The oldest boy in school, Charley Someone (whose other name escapes me) was eighteen. He had taken no part in the revolution. As the desks were built for the occupancy of two scholars, Mr. Longfellow asked Charley if he would sit by me, for I was a little dunce in Arithmetic. I surmise that it may have been the first time that Charley had ever been assigned to such a responsibility. He made a big thing of it. Doubtless he might have resented the task of tutoring, or even of being seen with, some fifteen-year-old lunkhead, but he had a sound, unashamed interest in the welfare of a small boy.

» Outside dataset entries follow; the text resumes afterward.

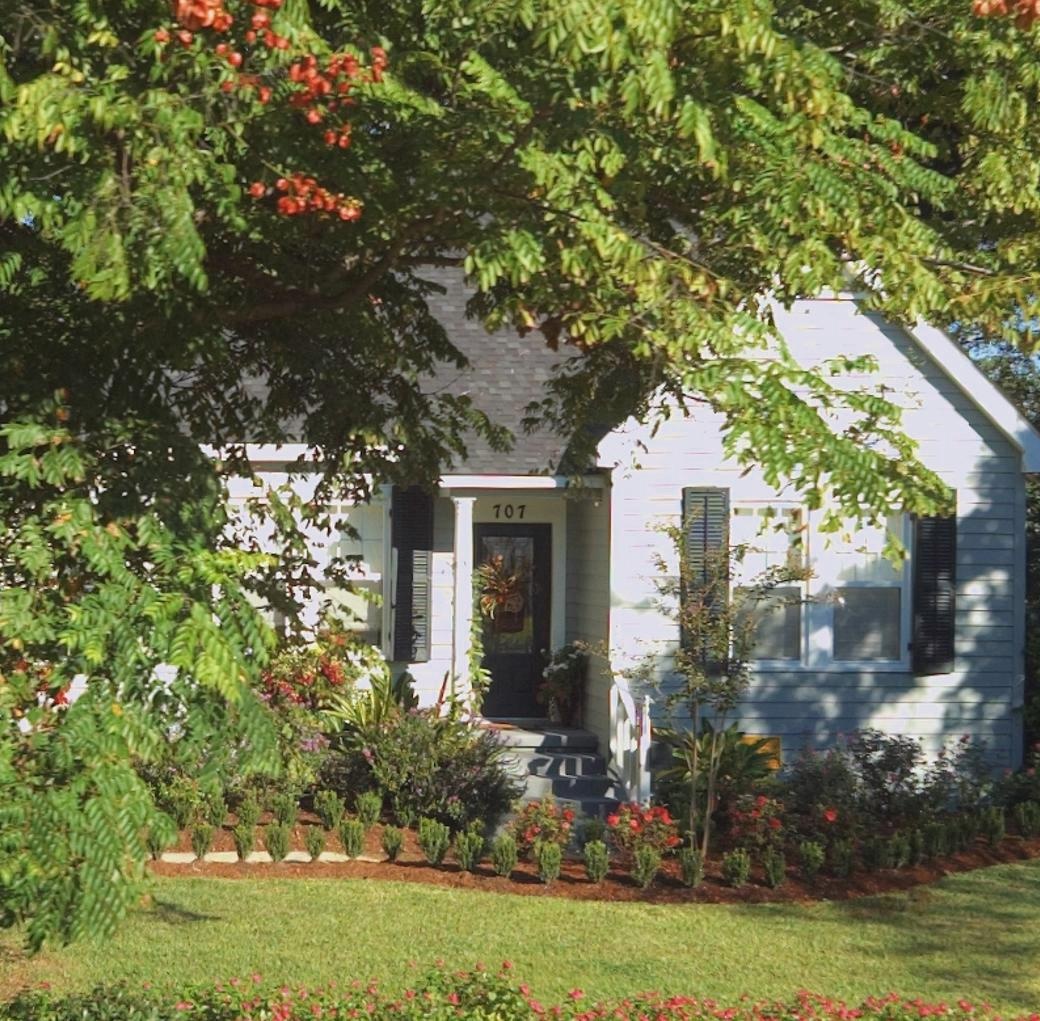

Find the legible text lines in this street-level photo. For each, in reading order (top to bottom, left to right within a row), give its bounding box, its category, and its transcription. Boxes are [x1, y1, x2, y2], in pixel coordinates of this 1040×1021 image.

[491, 504, 528, 519] StreetNumber: 707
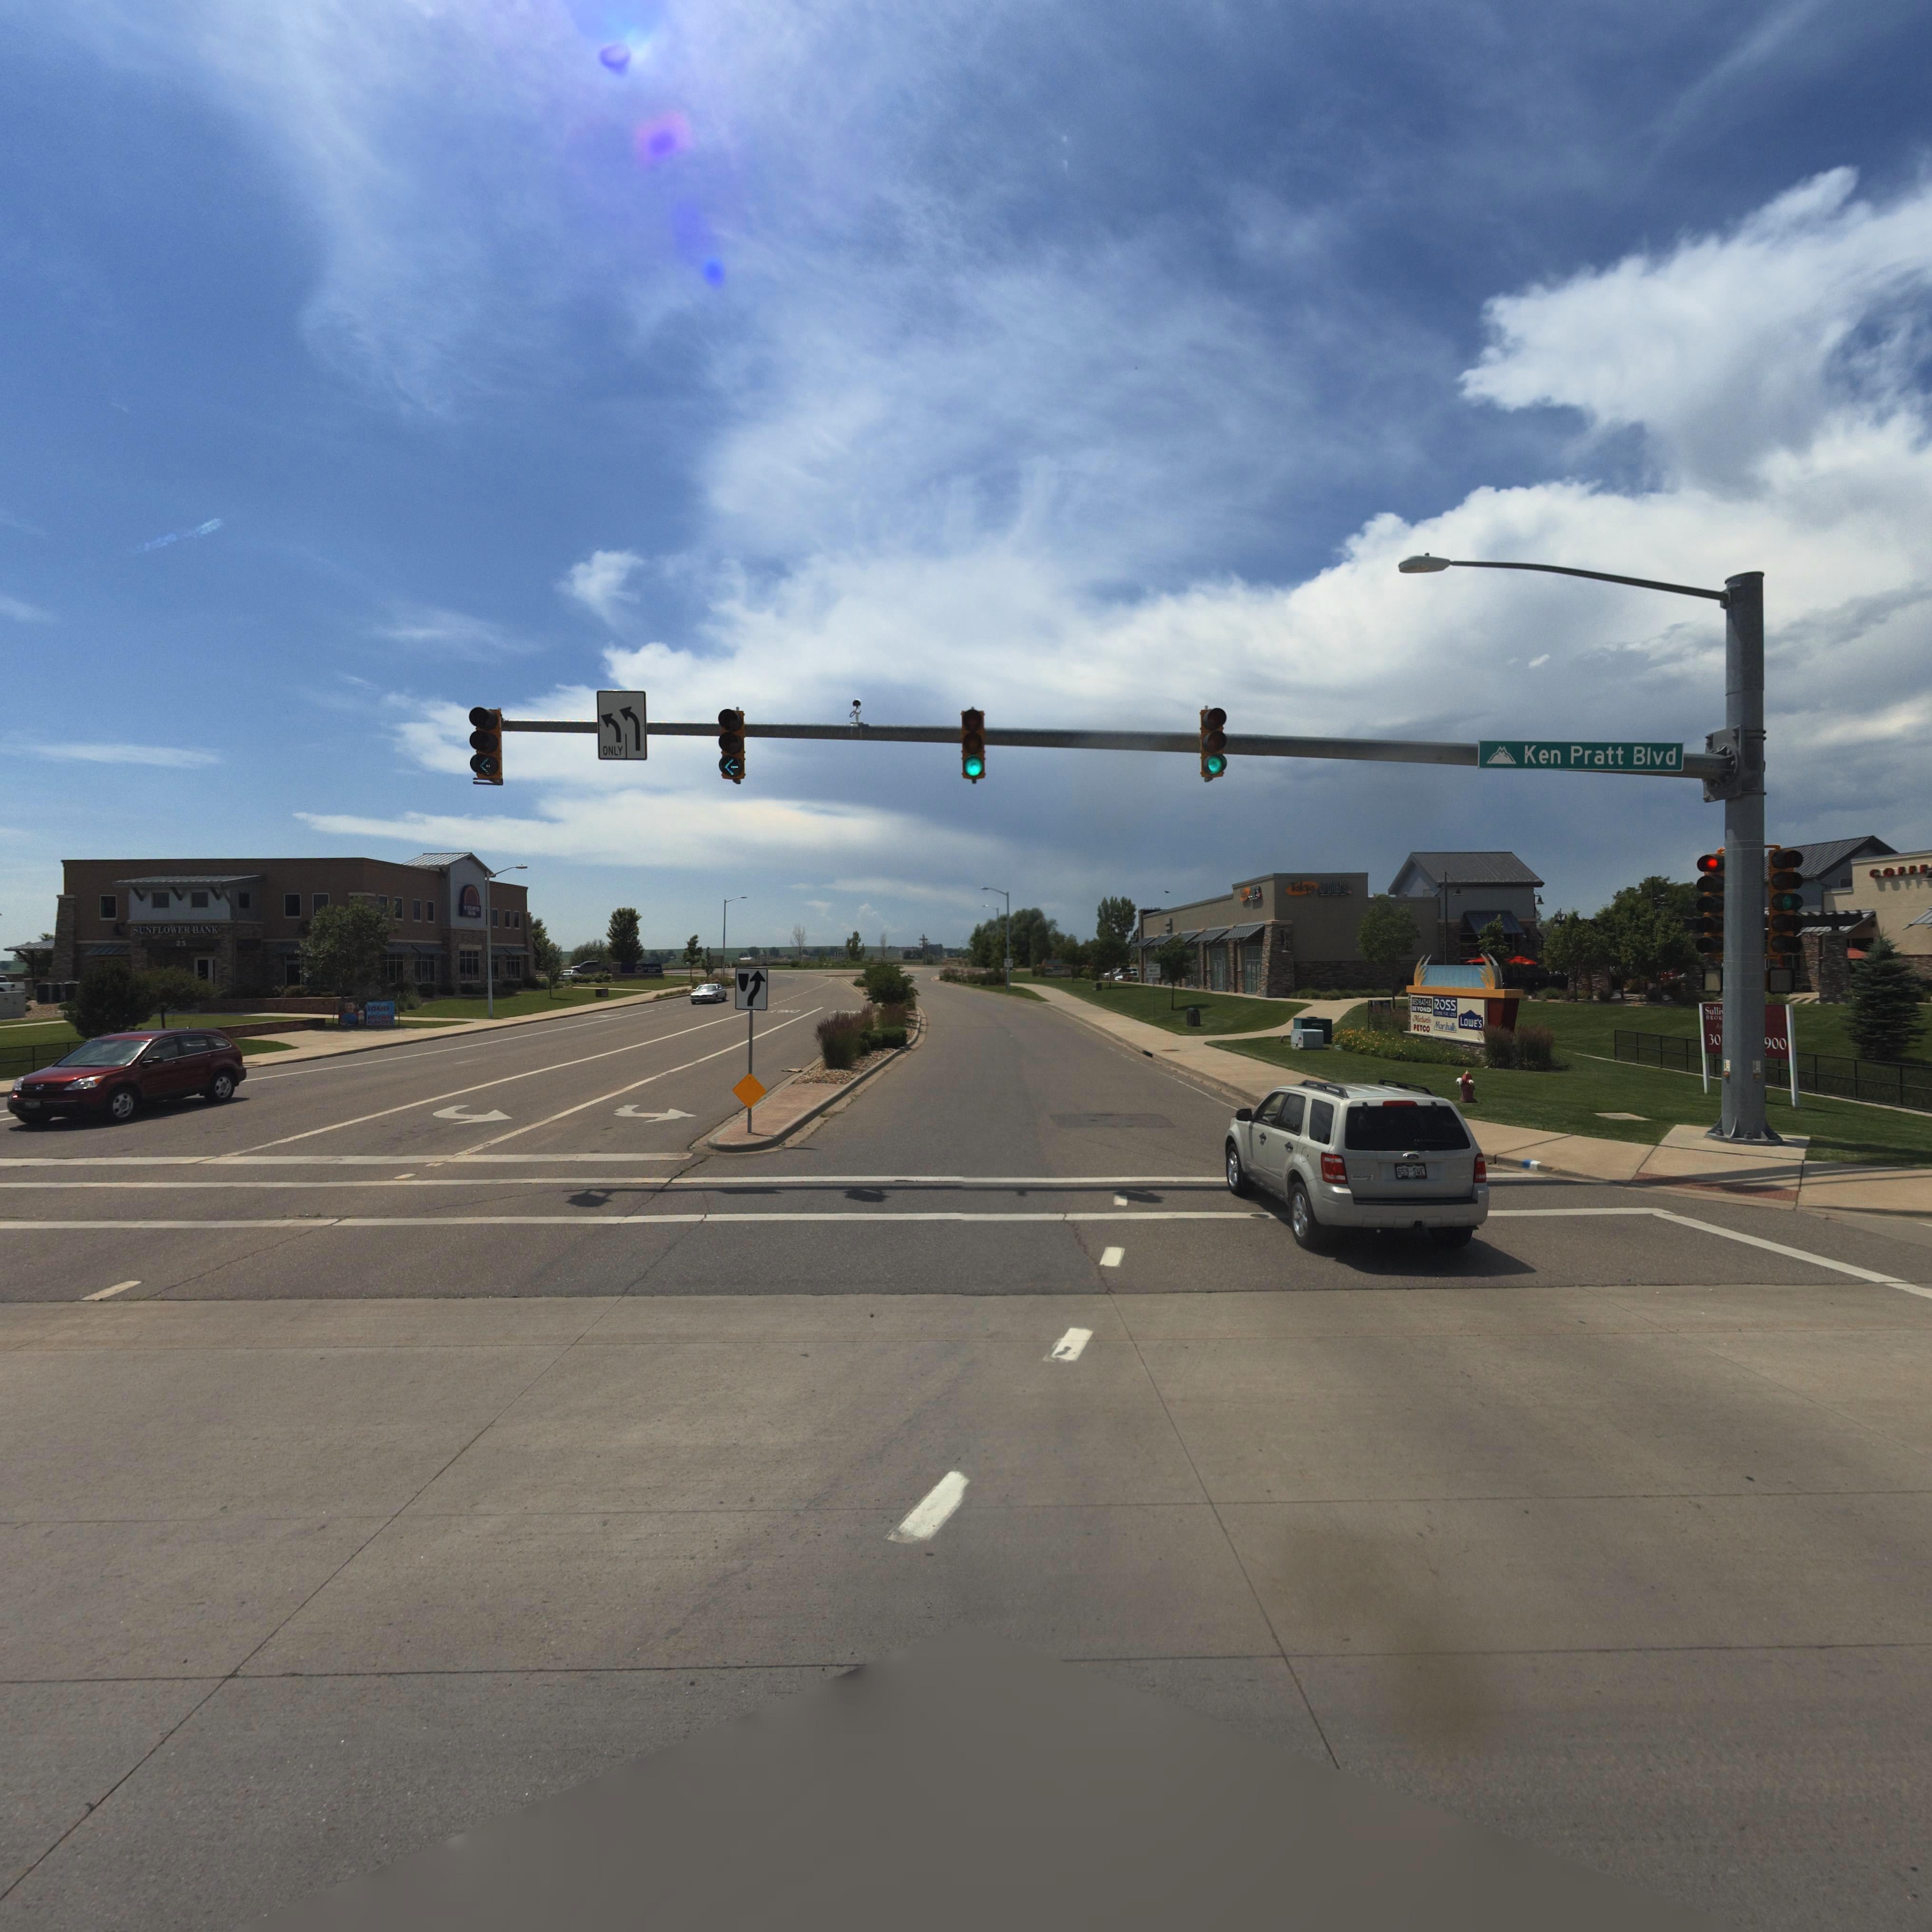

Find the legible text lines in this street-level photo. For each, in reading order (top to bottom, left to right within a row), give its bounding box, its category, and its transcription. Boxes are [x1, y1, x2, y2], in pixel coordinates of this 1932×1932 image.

[1524, 745, 1676, 765] BusinessName: Ken Pratt Blvd
[1239, 889, 1248, 900] BusinessName: T*k**
[1248, 885, 1259, 898] BusinessName: J*E'S
[1289, 879, 1315, 896] BusinessName: Tokyo
[1318, 880, 1350, 894] BusinessName: JOE'S
[133, 925, 218, 934] BusinessName: SUNFLOWER BANK
[176, 940, 186, 947] StreetNumber: 25
[1411, 997, 1431, 1006] BusinessName: BEDBATH*
[1411, 1005, 1431, 1013] BusinessName: BEYOND
[1434, 998, 1456, 1011] BusinessName: ROSS
[1412, 1014, 1431, 1024] BusinessName: Michaels
[1413, 1023, 1430, 1033] BusinessName: PETCO
[1433, 1020, 1457, 1032] BusinessName: Marshalls
[1459, 1015, 1482, 1028] BusinessName: LOWE'S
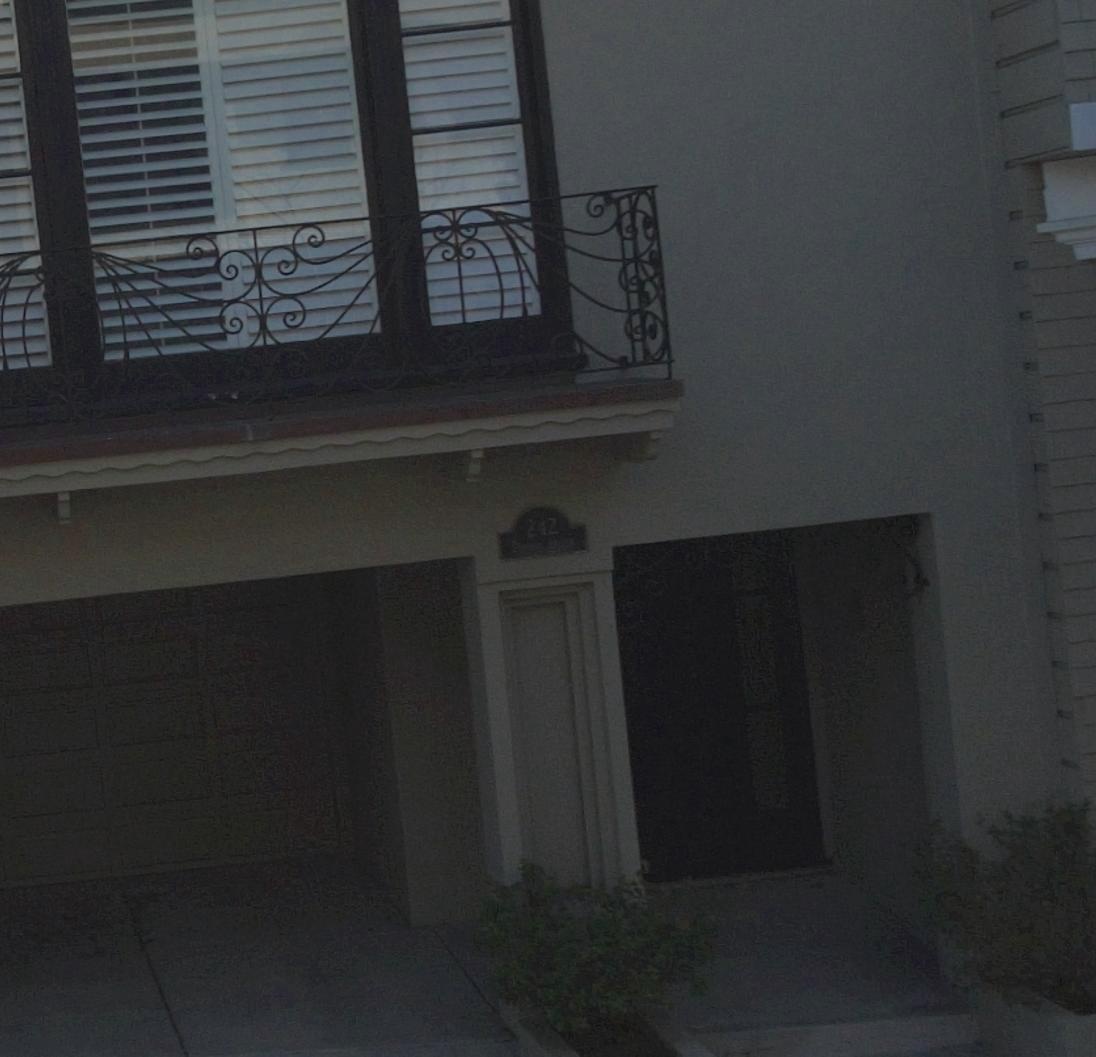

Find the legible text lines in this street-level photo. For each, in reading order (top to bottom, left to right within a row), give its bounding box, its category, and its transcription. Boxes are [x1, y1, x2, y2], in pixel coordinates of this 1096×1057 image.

[522, 516, 560, 540] StreetNumber: 212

This same attitude is noticeable in a henhouse. You put ten hens in one chicken run and immediately the hen who is to take priority sets to work at proving it. In a day’s time, every hen knows her own relation to the others. Hen No. 1 can peck any hen in the flock. No. 2 can peck all but No. 1. No. 3 can peck all but 1 and 2.
It will be too promptly surmised that Hen No. 10 has let herself in for a very unhappy career, with all the other hens authorized to peck her. This, however, is not the case. Hen No. 1, while armed with authority to peck Nos. 2, 3, 4, 5, and the others, is on excellent terms with Hen No. 10; never thinks of pecking her; will defend her if No. 8 and No. 9 are too belligerent; will sometimes call her attention to a crippled bug that she herself doesn’t fancy.
Same thing goes for the whole social structure. Mrs. Upsofar can and does peck Mrs. Gotrocks and snubs the Plush sisters, but she invites Bridget O’Hooligan, who used to be her cook, to come up to her boudoir for a dish of tea. Yes, and Mr. Upsofar coldly brushes off Mr. Comelately, who wants to talk to him in the lounge car of the nine-o’clock commuters’ train, but encourages George, the porter, to talk about his daughter Dinah’s new baby.
As I was saying, Charley took me under his wing and taught me how to figure percentages, even at the expense of giving up recess time.